Pour ce faire, Bronner et Géhin considèrent que la posture du sociologue doit s'appuyer sur la notion de « neutralité axiologique » cher à Max Weber. Car, nous dit ce dernier, « la confusion permanente entre discussion scientifique des faits et raisonnement axiologique est une des particularités les plus fréquentes et les plus néfastes dans les travaux de notre spécialité. C'est uniquement contre cette confusion que son dirigées nos remarques précédentes et non contre l'engagement en faveur d'un idéal personnel. »
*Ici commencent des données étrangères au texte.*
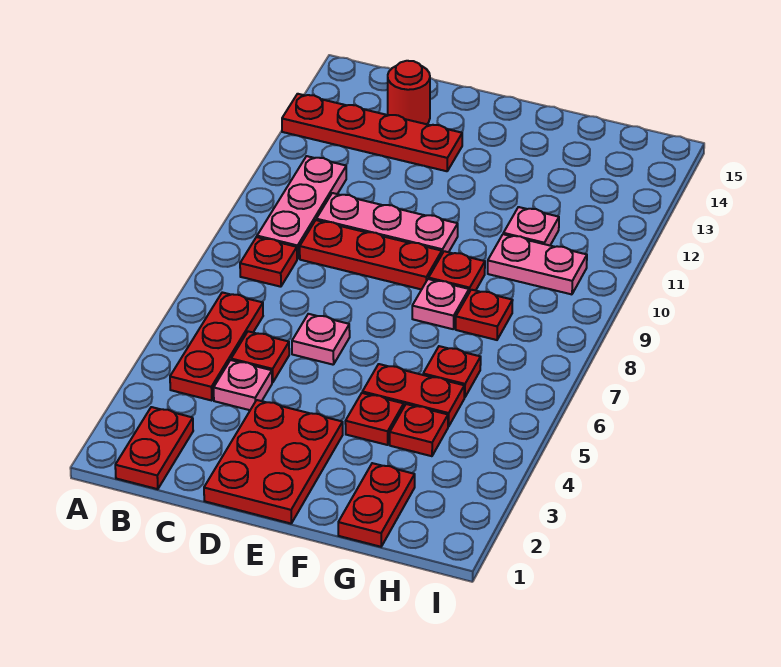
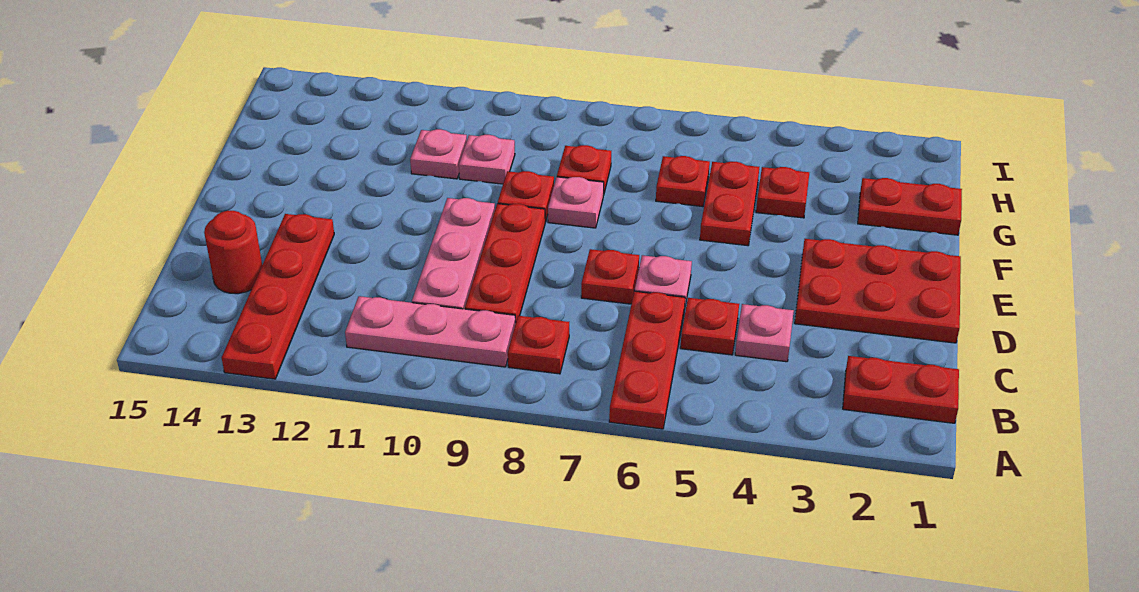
red 1x3 plate [170,292,263,400] -> red 1x3 plate turned to [609,291,685,429]
red 1x1 plate [345,393,404,445] -> red 1x1 plate moved to [581,249,639,304]
pink 1x2 plate [488,234,587,294] -> pink 1x1 plate [459,135,515,184]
Si je partage de nombreuses idées que contient cet essai; notamment sur l'impératif de neutralité axiologique (dés lors où le sociologue se veut scientifique du social), je ne peux me résoudre au traitement, parfois injuste et réducteur, de l'approche déterministe. Pour ma part, je partage le point de vue d'un autre sociologue disparu en 2006, Jean-Michel Berthelot. Il défendait ce qu'il appelle le « pluralisme sociologique »; autrement dit, faire de la sociologie la boîte à outils du sociologue et ainsi s'autoriser à faire appel aux notions, concepts et théories les plus appropriés à la compréhension et à l'explication d'un phénomène social. Mais, c'est aussi, et les deux auteurs l'ont bien montré, par son ouverture aux autres sciences (humaines, physiques ou biologiques) que le sociologue (re)gagnera en crédibilité et fera de sa discipline une science à part entière.